This post will also appear on the family blog here.
This has been a post in formation for weeks and I was never sure I felt brave enough to write it in a real way for people to see...but Bishop Nick Baines has got in before and dealt with the stick over the weekend...so I feel a bit like I'm jumping on the bandwagon - but hey, we all do that in the world of blogging!
So, check out Nick's post here Grumpy Bishop. He's recently published a book which I'll say now, just like all the media who have entered the scrum of interviewing him, I haven't read yet. But based on this post, he is from the same stable as me - if you'll excuse the pun! (Cos it was probably a cave!!)

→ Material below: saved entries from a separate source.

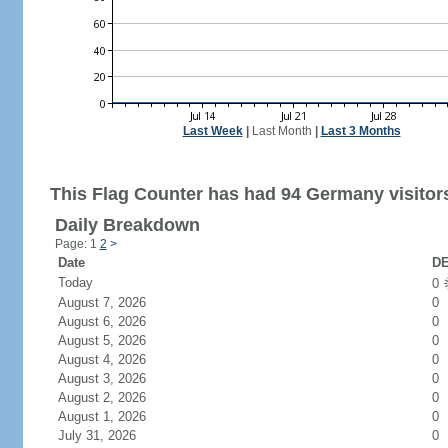
Last Week
|
Last Month
|
Last 3 Months
This Flag Counter has had 94 Germany visitor
Daily Breakdown
Page: 1
2
>
Date
DE
Today
0
August 7, 2026
0
August 6, 2026
0
August 5, 2026
0
August 4, 2026
0
August 3, 2026
0
August 2, 2026
0
August 1, 2026
0
July 31, 2026
0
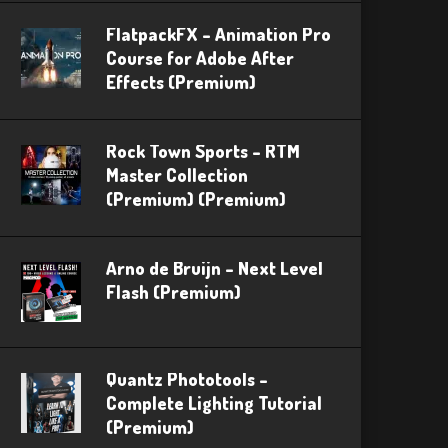
FlatpackFX – Animation Pro
Course for Adobe After
Effects (Premium)
Rock Town Sports – RTM
Master Collection
(Premium) (Premium)
Arno de Bruijn – Next Level
Flash (Premium)
Quantz Phototools –
Complete Lighting Tutorial
(Premium)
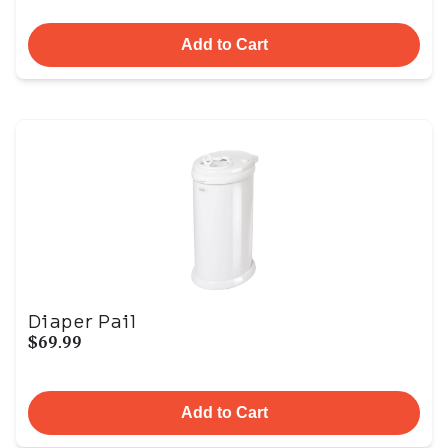
Add to Cart
Diaper Pail
$69.99
Add to Cart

My problem with Christmas (I love it really, don't get too worried!!) came with the arrival of M 3 years ago - her first Christmas didn't really matter as she was only 10 days old. But come her first birthday, followed rapidly by Christmas Day, it was very difficult not to get caught up in the assumption that Father Christmas would be visiting our house in the dead of night and delivering presents.
+Nick continues: The ‘magic’ of Christmas is fine – up to a point. But ask any clergy and they will tell you about the ways in which Christmas is hard for many people and how the ‘magic’ makes it harder. It is for them that the reality of Christmas hits home: that God has not remained a million miles above contradiction, but opted in to the muck and messiness of the world and meets us where we are – in the vulnerability of the baby in Bethlehem. To tell that story is not to be miserable – but the opposite.

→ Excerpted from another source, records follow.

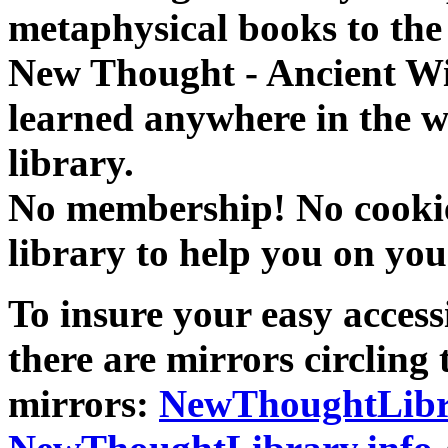
metaphysical books to the 
New Thought - Ancient W
learned anywhere in the w
library.
No membership! No cookies
library to help you on you
To insure your easy accessi
there are mirrors circling 
mirrors:
NewThoughtLibr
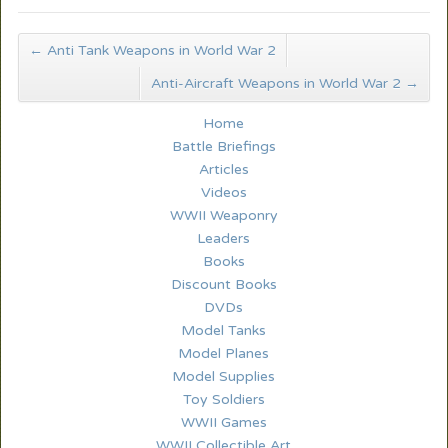
←
Anti Tank Weapons in World War 2
Anti-Aircraft Weapons in World War 2
→
Home
Battle Briefings
Articles
Videos
WWII Weaponry
Leaders
Books
Discount Books
DVDs
Model Tanks
Model Planes
Model Supplies
Toy Soldiers
WWII Games
WWII Collectible Art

I am just not prepared to encourage people to live in a fantasy world, but doing my job as a Christian bishop in calling people back to the original story. Grasp it – and then celebrate hard and fully. I’ll be belting out the carols and watching the nativity plays along with the rest of them. But I will also be living in the real world and engaging my brain.
+Nick - I'm with you. I'll be doing mobile carolling on 20th December, going into London and experiencing the Christmas lights and soaking up the excitement. I'll be making mince pies and sausage rolls and wrapping presents and sneaking about on Christmas Eve, stopping Andy from squeezing presents and we'll probably be eating and drinking too much. But I hope in the midst of all that, I'll be reminded of why we get to celebrate this amazing event - because it changed the world, it changed my world and I want it to change the world of my daughter and her friends and our families and our community because we tell it how it really is...if you take the 'text' out of 'context' - what are you left with??